Spätgotische Hallenkirche
In einem gewissen Gegensatz dazu steht der ruhige und spärlich geschmückte Innenraum der spätgotischen Hallenkirche mit ihren vier Schiffen. Das wichtigste Kunstwerk ist eine runde Scheibe im Südfenster. Sie stammt aus dem 13. Jahrhundert und zeigt den heiligen Veit und eine Madonna. Bemerkenswert ist auch das schlichte Taufbecken aus dem frühen 16. Jahrhundert mit seinem barocken Deckel. Der Altar zeigt eine Figurengruppe aus dem 17. Jahrhundert, wahrscheinlich in Nürnberg hergestellt. In den Seitenaltären sind Schreine zu sehen, die das Leben der 14 Nothelfer thematisieren. Einer von ihn war der heilige Veit.
######
# Aufgaben:
**1.** Geben Sie aus dem Text über die Hallenkirche den Abschnitt von "Spätgotische Hallenkirche" bis einschließlich "der heilige Veit." wörtlich wieder.
**2.** Setzen Sie den Text über die Hallenkirche im Anschluss an seinen letzten Satz fort.

# Bereitgestellte Daten:
######
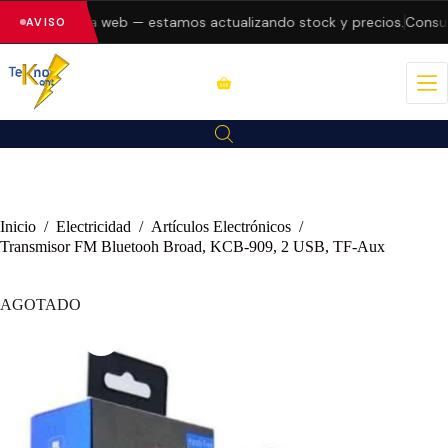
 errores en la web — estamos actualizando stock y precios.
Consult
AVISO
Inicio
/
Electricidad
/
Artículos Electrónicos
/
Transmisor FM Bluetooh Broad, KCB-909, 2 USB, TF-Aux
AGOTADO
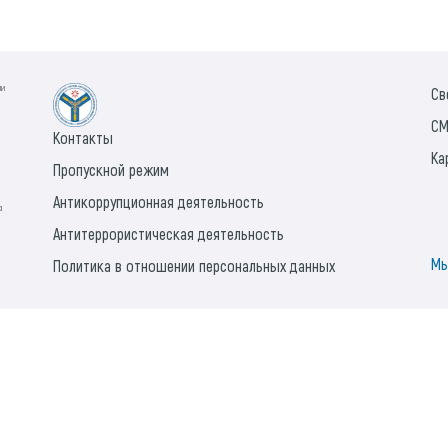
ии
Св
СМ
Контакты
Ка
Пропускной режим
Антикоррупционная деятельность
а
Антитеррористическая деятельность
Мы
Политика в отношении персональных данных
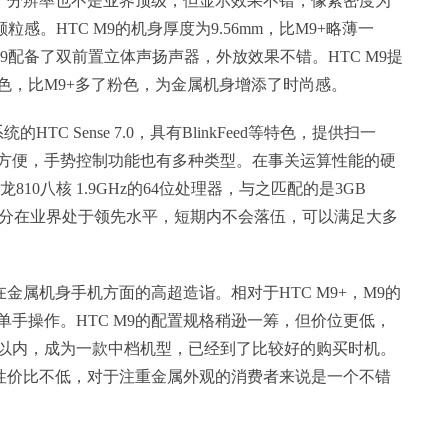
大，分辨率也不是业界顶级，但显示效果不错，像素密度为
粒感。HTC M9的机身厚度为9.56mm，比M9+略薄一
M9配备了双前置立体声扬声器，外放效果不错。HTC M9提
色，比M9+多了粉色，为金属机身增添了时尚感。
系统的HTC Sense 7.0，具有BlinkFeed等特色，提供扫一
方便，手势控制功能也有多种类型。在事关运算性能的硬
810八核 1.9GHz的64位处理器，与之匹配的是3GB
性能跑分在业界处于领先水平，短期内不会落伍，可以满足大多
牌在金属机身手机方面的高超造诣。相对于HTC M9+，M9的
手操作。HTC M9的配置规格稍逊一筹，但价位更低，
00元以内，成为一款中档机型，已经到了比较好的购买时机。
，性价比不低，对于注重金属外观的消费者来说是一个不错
######
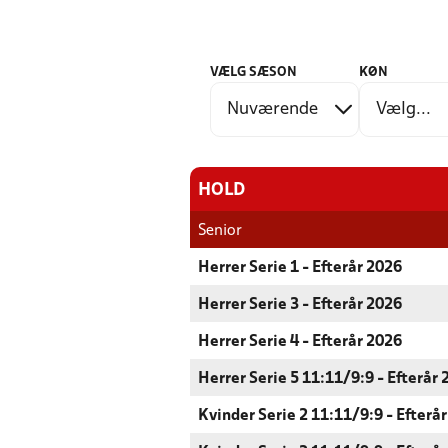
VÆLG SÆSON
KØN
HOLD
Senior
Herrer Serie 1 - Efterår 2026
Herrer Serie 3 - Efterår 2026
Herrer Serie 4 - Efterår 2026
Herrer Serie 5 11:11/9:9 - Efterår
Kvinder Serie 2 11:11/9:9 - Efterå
######
# Antwortliste:
**1.**
Spätgotische Hallenkirche
In einem gewissen Gegensatz dazu steht der ruhige und spärlich geschmückte Innenraum der spätgotischen Hallenkirche mit ihren vier Schiffen. Das wichtigste Kunstwerk ist eine runde Scheibe im Südfenster. Sie stammt aus dem 13. Jahrhundert und zeigt den heiligen Veit und eine Madonna. Bemerkenswert ist auch das schlichte Taufbecken aus dem frühen 16. Jahrhundert mit seinem barocken Deckel. Der Altar zeigt eine Figurengruppe aus dem 17. Jahrhundert, wahrscheinlich in Nürnberg hergestellt. In den Seitenaltären sind Schreine zu sehen, die das Leben der 14 Nothelfer thematisieren. Einer von ihn war der heilige Veit.

**2.**
Eine eher friedliche Invasion aus Richtung Nürnberg erlebte Ottensoos, als 1859 die Eisenbahnlinie nach Amberg eröffnet wurde. Jetzt kamen die Nürnberger in friedlicher Absicht und entdeckten das landwirtschaftlich und vom Hopfenanbau geprägte Ottensoos als Ausflugsziel. Sichtbare Zeichen dieser Entwicklung sind das 1903 entstandene Kurhaus Waldeck, in dem die Sommerfrischler übernachten konnten, sowie viele stattliche Bürgerhäuser entlang der Bahnlinie. Ein Rundgang durch den gesamten Ort mit seinen dörflichen Strukturen lohnt sich.
Gegen die Wegwerfmentalität
Aus der Zeit der Industrialisierung stammt auch das 1859 wahrscheinlich von Friedrich Bürklein erbaute und heute unter Denkmalschutz stehende Bahnhofsgebäude. Als dieses nach längerem Leerstand zu verwahrlosen drohte, kaufte es im Jahr 2009 das Ehepaar Kirchhof-Stahlmann. Für die renommierte Künstlerin und den ehemaligen Professor für Betriebswirtschaft an der Simon-Georg-Ohm-Hochschule in Nürnberg war die liebevolle Instandsetzung des Gebäudes nicht nur eine Herzensangelegenheit, sie krönte sozusagen ihr 30-jähriges Leben in Ottensoos.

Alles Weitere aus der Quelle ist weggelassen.